Converting data to Prodigy's format

usage
ner

(Abhinandan Srivastava) #1

Hi,

I have spacy formatted datasets but i want to train that dataset on prodigy.

lets say I have this dataset:

[(‘Thousands of demonstrators have marched through London to protest the war in Iraq and demand the withdrawal of British troops from that country .’, {‘entities’: [(48, 54, ‘GPE’), (77, 81, ‘GPE’), (111, 118, ‘NORP’)]}), (‘Families of soldiers killed in the conflict joined the protesters who carried banners with such slogans as " Bush Number One Terrorist " and " Stop the Bombings . "’, {‘entities’: [(109, 113, ‘PERSON’)]}), (‘They marched from the Houses of Parliament to a rally in Hyde Park .’, {‘entities’: [(57, 66, ‘GPE’)]})]

what is the prodigy format and also how to get into prodigy format for training?

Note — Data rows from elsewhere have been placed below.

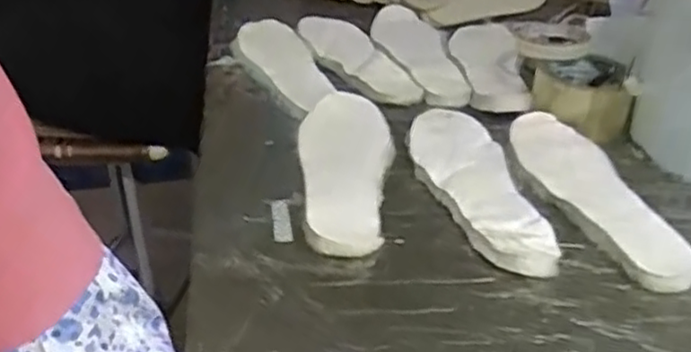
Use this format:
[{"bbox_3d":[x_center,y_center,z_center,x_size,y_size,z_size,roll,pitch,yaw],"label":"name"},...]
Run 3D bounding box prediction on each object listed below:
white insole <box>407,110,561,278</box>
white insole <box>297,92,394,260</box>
[{"bbox_3d":[0.118,0.008,0.673,0.085,0.024,0.247,-4,33,-11],"label":"white insole"},{"bbox_3d":[-0.001,-0.009,0.696,0.090,0.026,0.275,0,32,0],"label":"white insole"}]

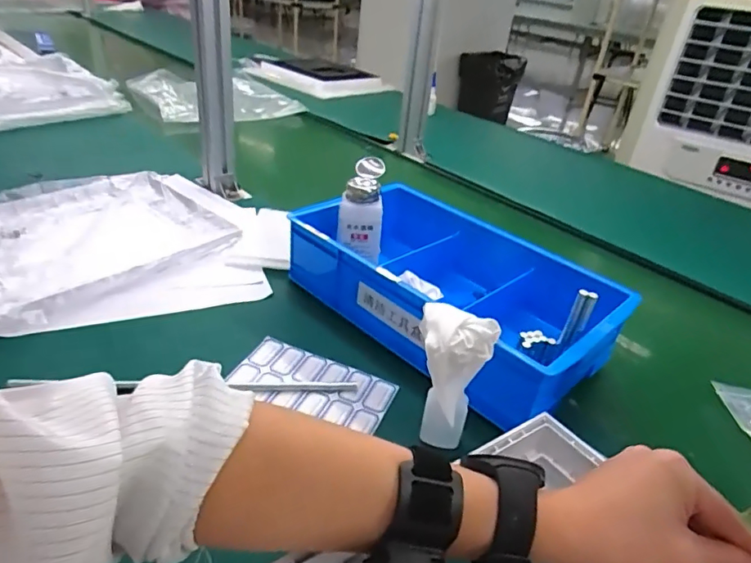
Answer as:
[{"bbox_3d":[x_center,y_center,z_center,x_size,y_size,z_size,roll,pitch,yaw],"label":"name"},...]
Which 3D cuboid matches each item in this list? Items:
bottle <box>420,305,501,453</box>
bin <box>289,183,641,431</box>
[{"bbox_3d":[0.061,0.072,0.386,0.057,0.101,0.039,5,9,-4],"label":"bottle"},{"bbox_3d":[0.085,0.004,0.587,0.227,0.093,0.347,-22,42,-37],"label":"bin"}]

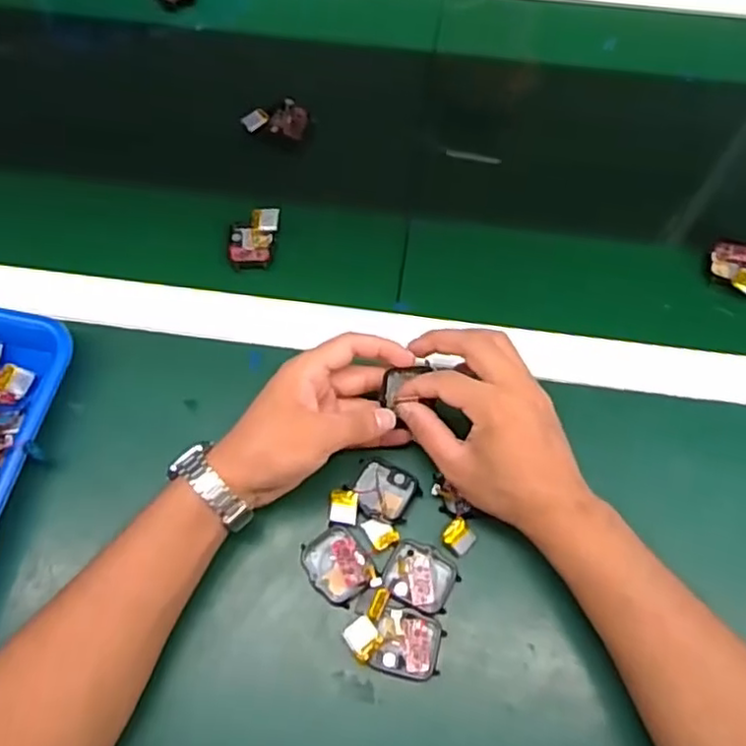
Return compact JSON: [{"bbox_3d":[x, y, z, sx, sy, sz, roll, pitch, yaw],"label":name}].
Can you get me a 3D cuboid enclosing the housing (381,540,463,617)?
[{"bbox_3d":[0.031,0.133,0.443,0.046,0.010,0.039,25,67,11],"label":"housing"}]

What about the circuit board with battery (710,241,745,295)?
[{"bbox_3d":[0.293,-0.085,0.545,0.035,0.016,0.054,6,65,2],"label":"circuit board with battery"}]

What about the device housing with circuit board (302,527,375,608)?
[{"bbox_3d":[-0.023,0.126,0.444,0.037,0.011,0.047,-37,70,-16],"label":"device housing with circuit board"}]

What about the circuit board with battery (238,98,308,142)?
[{"bbox_3d":[-0.087,-0.231,0.614,0.057,0.015,0.034,2,65,0],"label":"circuit board with battery"}]

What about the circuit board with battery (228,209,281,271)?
[{"bbox_3d":[-0.098,-0.110,0.555,0.040,0.014,0.051,-1,65,-1],"label":"circuit board with battery"}]

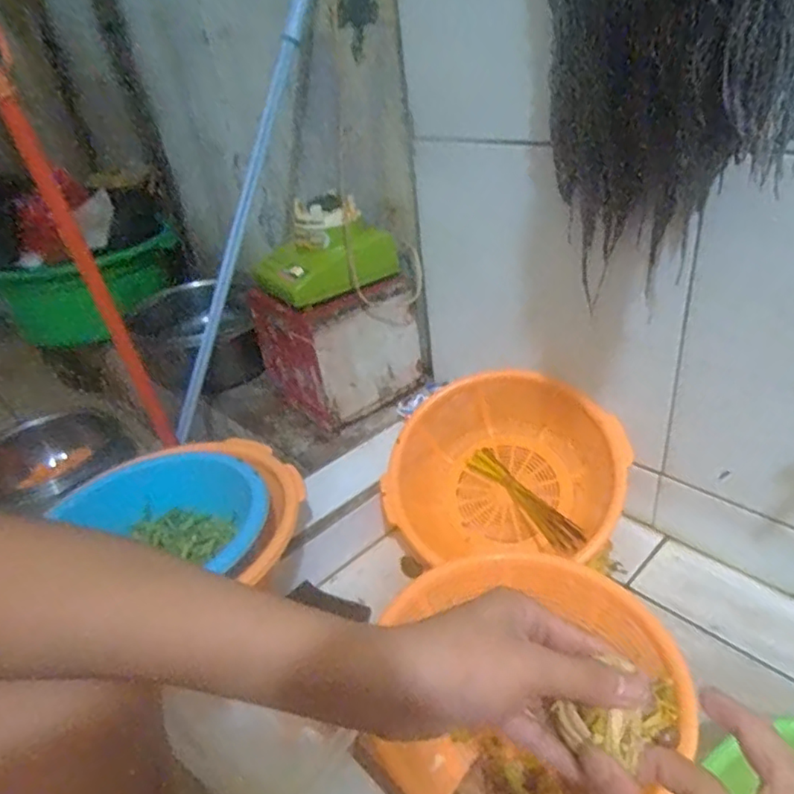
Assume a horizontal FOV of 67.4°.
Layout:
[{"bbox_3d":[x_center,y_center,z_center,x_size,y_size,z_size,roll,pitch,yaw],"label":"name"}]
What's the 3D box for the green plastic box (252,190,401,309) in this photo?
[{"bbox_3d":[-0.112,-0.226,0.889,0.197,0.114,0.131,-22,35,-22],"label":"green plastic box"}]

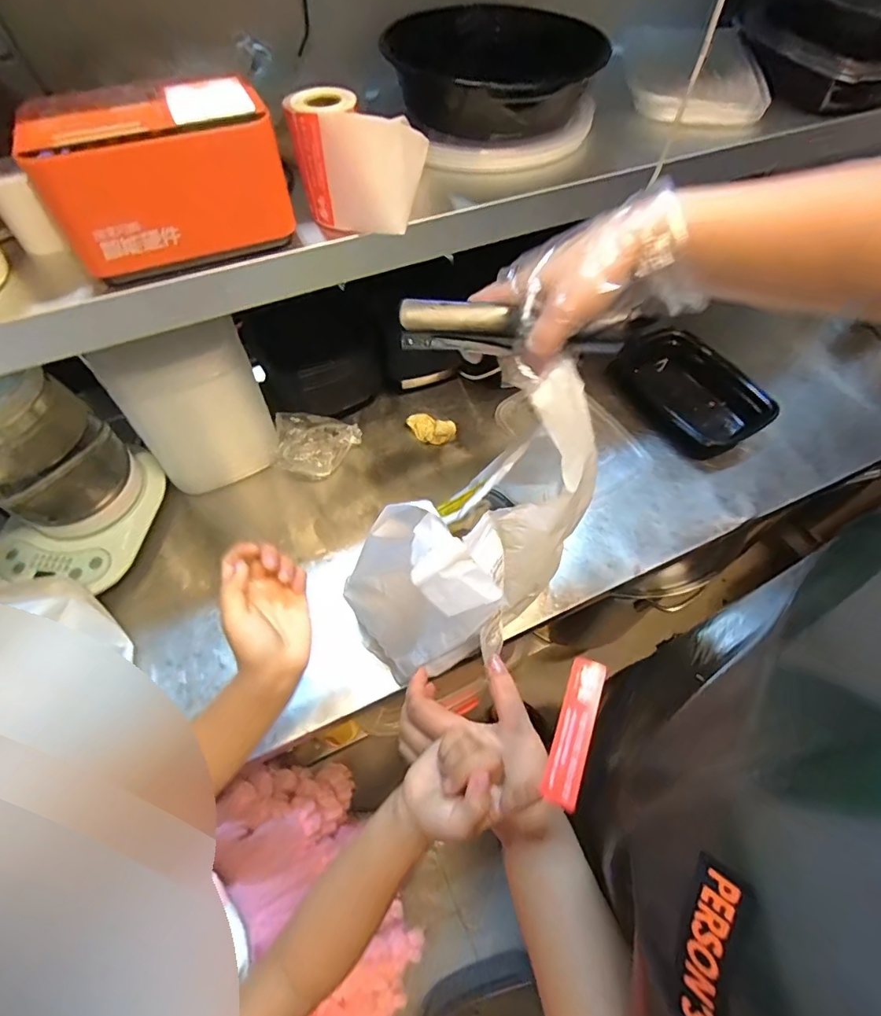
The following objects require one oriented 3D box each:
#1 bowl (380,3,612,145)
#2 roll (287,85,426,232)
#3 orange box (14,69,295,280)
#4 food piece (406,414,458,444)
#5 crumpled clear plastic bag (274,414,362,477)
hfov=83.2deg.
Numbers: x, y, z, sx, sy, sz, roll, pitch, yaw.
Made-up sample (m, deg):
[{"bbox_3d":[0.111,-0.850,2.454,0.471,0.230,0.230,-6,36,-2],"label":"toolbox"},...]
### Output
[{"bbox_3d":[0.056,-0.477,0.541,0.202,0.062,0.202,0,58,1],"label":"bowl"},{"bbox_3d":[-0.069,-0.306,0.427,0.103,0.082,0.097,0,58,1],"label":"roll"},{"bbox_3d":[-0.217,-0.269,0.394,0.170,0.084,0.118,-21,60,-12],"label":"orange box"},{"bbox_3d":[-0.013,-0.110,0.683,0.067,0.018,0.035,14,59,10],"label":"food piece"},{"bbox_3d":[-0.158,-0.084,0.644,0.105,0.041,0.087,-5,58,-3],"label":"crumpled clear plastic bag"}]

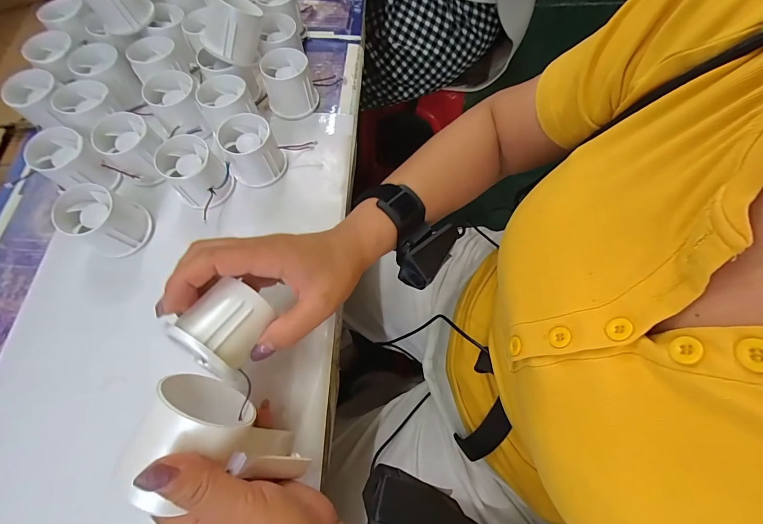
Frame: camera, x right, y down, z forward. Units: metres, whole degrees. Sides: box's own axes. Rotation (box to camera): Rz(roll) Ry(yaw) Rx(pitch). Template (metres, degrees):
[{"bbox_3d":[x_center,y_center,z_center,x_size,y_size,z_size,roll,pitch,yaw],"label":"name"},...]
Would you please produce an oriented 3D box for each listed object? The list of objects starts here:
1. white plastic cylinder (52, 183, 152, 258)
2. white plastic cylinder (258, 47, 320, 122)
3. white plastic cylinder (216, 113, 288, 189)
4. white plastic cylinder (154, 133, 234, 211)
[{"bbox_3d":[-0.259,-0.039,0.316,0.052,0.051,0.055,0,68,1],"label":"white plastic cylinder"},{"bbox_3d":[-0.105,-0.202,0.382,0.055,0.050,0.051,-16,69,-6],"label":"white plastic cylinder"},{"bbox_3d":[-0.133,-0.113,0.346,0.055,0.051,0.052,0,68,1],"label":"white plastic cylinder"},{"bbox_3d":[-0.186,-0.089,0.337,0.052,0.050,0.055,0,68,1],"label":"white plastic cylinder"}]

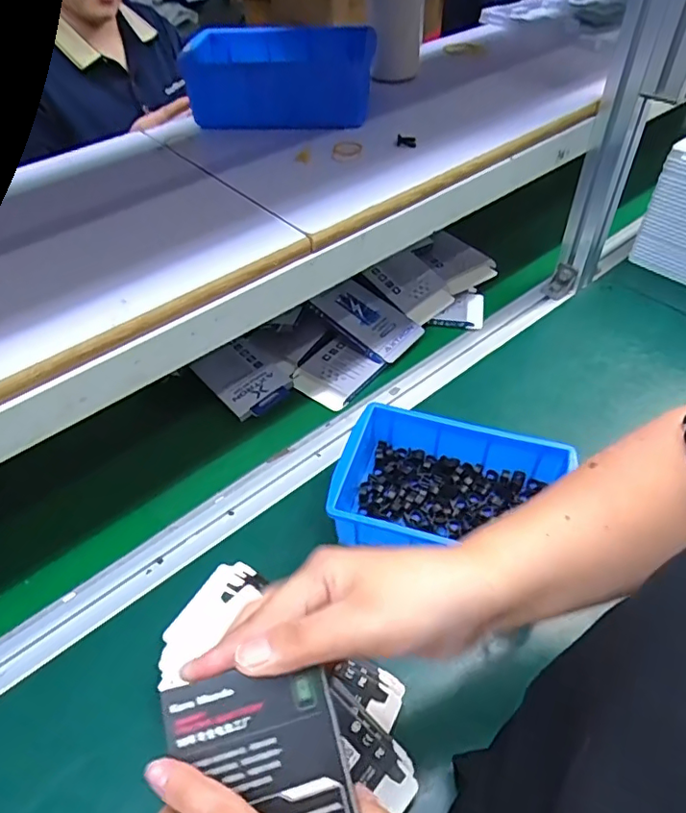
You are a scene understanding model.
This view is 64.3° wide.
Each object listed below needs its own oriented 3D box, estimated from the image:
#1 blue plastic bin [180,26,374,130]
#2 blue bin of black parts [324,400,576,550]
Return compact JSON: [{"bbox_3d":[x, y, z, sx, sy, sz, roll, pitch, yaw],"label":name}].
[{"bbox_3d":[-0.071,-0.360,0.598,0.194,0.068,0.116,4,48,6],"label":"blue plastic bin"},{"bbox_3d":[0.092,0.080,0.494,0.199,0.062,0.132,12,49,13],"label":"blue bin of black parts"}]

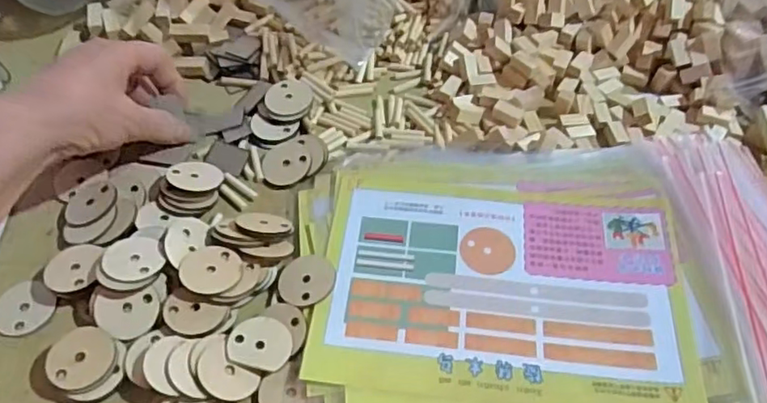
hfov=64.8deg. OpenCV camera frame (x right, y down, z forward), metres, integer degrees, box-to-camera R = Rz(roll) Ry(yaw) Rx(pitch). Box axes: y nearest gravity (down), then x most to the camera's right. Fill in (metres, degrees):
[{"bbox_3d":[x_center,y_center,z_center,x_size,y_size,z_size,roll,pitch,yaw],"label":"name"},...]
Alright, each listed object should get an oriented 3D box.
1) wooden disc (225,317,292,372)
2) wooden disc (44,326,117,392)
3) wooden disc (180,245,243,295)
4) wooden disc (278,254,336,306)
[{"bbox_3d":[-0.069,0.078,0.338,0.035,0.004,0.029,13,54,8],"label":"wooden disc"},{"bbox_3d":[-0.163,0.084,0.326,0.033,0.004,0.034,6,56,-10],"label":"wooden disc"},{"bbox_3d":[-0.100,0.040,0.353,0.034,0.004,0.034,2,46,-16],"label":"wooden disc"},{"bbox_3d":[-0.047,0.047,0.365,0.034,0.004,0.034,-5,49,6],"label":"wooden disc"}]

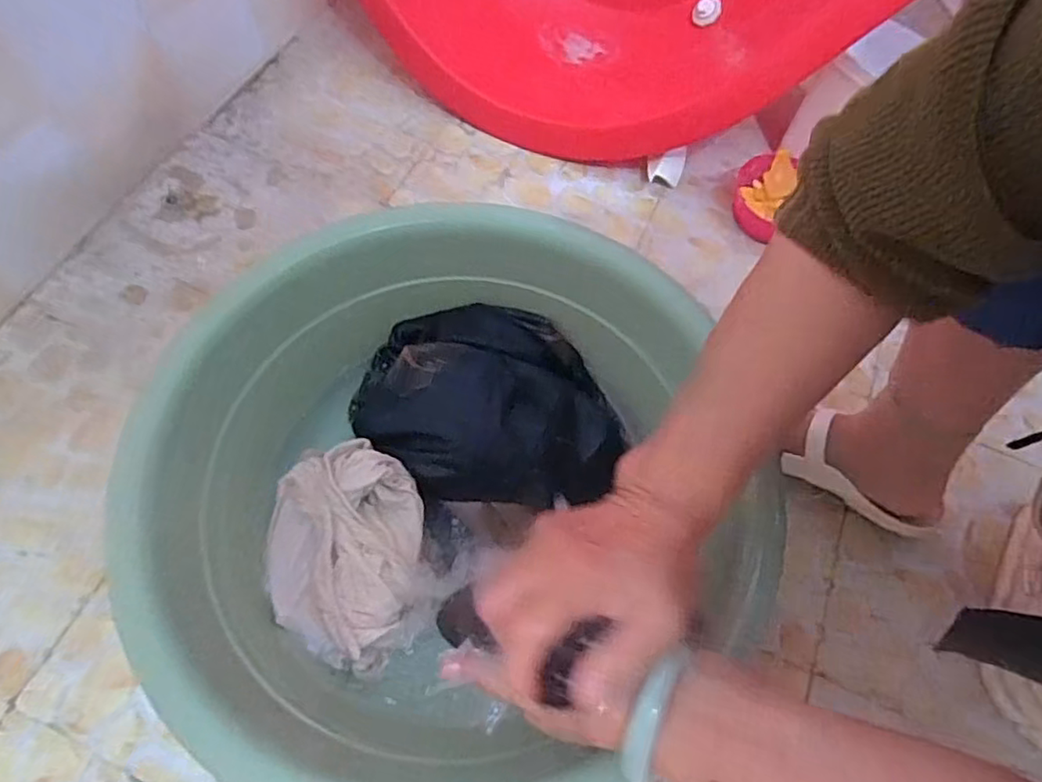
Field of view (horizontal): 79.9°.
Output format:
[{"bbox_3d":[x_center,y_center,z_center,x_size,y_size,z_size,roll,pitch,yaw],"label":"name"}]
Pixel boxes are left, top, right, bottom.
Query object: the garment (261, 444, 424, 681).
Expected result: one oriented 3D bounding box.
[{"bbox_3d":[-0.147,0.127,0.511,0.120,0.046,0.174,5,63,-1],"label":"garment"}]

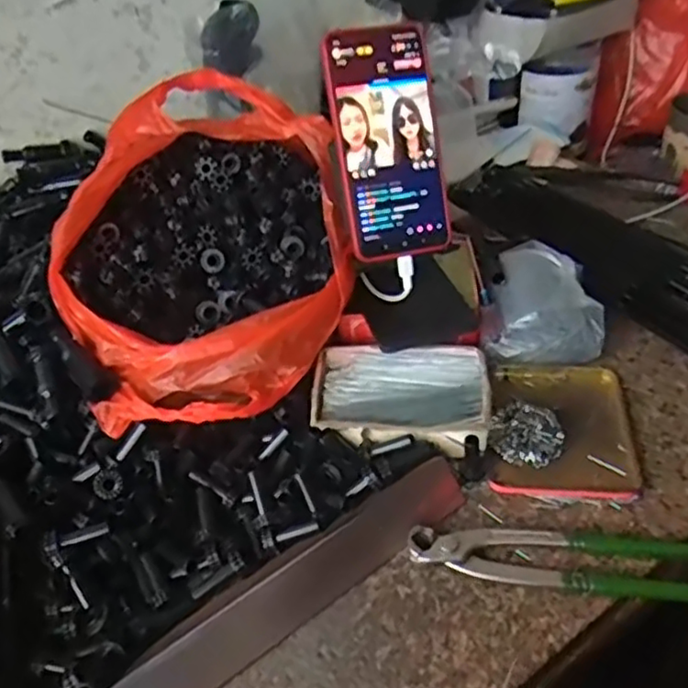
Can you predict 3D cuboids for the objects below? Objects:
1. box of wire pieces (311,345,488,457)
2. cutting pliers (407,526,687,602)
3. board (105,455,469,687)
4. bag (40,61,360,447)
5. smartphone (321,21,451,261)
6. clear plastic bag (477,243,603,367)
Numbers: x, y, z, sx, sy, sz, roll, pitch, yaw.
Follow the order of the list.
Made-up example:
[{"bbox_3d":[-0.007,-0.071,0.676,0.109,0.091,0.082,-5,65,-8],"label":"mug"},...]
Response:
[{"bbox_3d":[0.042,0.037,0.505,0.123,0.022,0.087,0,43,7],"label":"box of wire pieces"},{"bbox_3d":[0.141,0.133,0.417,0.197,0.015,0.039,3,44,10],"label":"cutting pliers"},{"bbox_3d":[-0.042,0.152,0.408,0.279,0.023,0.039,-30,47,-23],"label":"board"},{"bbox_3d":[-0.105,-0.073,0.505,0.213,0.150,0.231,-22,45,-16],"label":"bag"},{"bbox_3d":[0.032,-0.147,0.495,0.076,0.161,0.013,-10,10,-4],"label":"smartphone"},{"bbox_3d":[0.167,-0.032,0.567,0.089,0.047,0.112,6,44,13],"label":"clear plastic bag"}]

PhraseMatcher Only takes words less than 10 length
(Ines Montani) #2

@abhinandansrivastava I moved your post to a new thread to keep things organised and easier to find :slightly_smiling_face:

Prodigy uses a pretty straightforward JSONL format (newline-delimited JSON). Entities and other highlighted spans of text can be defined in the "spans" property. So your first example could look like this:

{"Thousands of demonstrators have marched through London to protest the war in Iraq and demand the withdrawal of British troops from that country .", "spans": [{"start": 48, "end": 54, "label": "GPE"}, {"start": 77, "end": 81, "label": "GPE"}, {"start": 111, "end": 118, "label": "GPE"}]}

So you should be able to write a script that takes your data and outputs the JSON format. You can find more details on the exact data formats for the different annotation types in your PRODIGY_README.html, available for download with Prodigy (see the “Annotation formats” section).

Once you have data in Prodigy’s JSONL format, you can either import it to a new dataset using the db-in command, or use it as input data for a recipe like ner.manual (for example, if you want to double-check and correct your annotations).

Btw, if your data is gold-standard and the annotations include all entities that exist in the text, don’t forget to set the --no-missing flag when you run ner.batch-train to train a model. This will treat all tokens that are not annotated as “outside an entitiy” (instead of just missing values), which can increase your accuracy and help the model learn.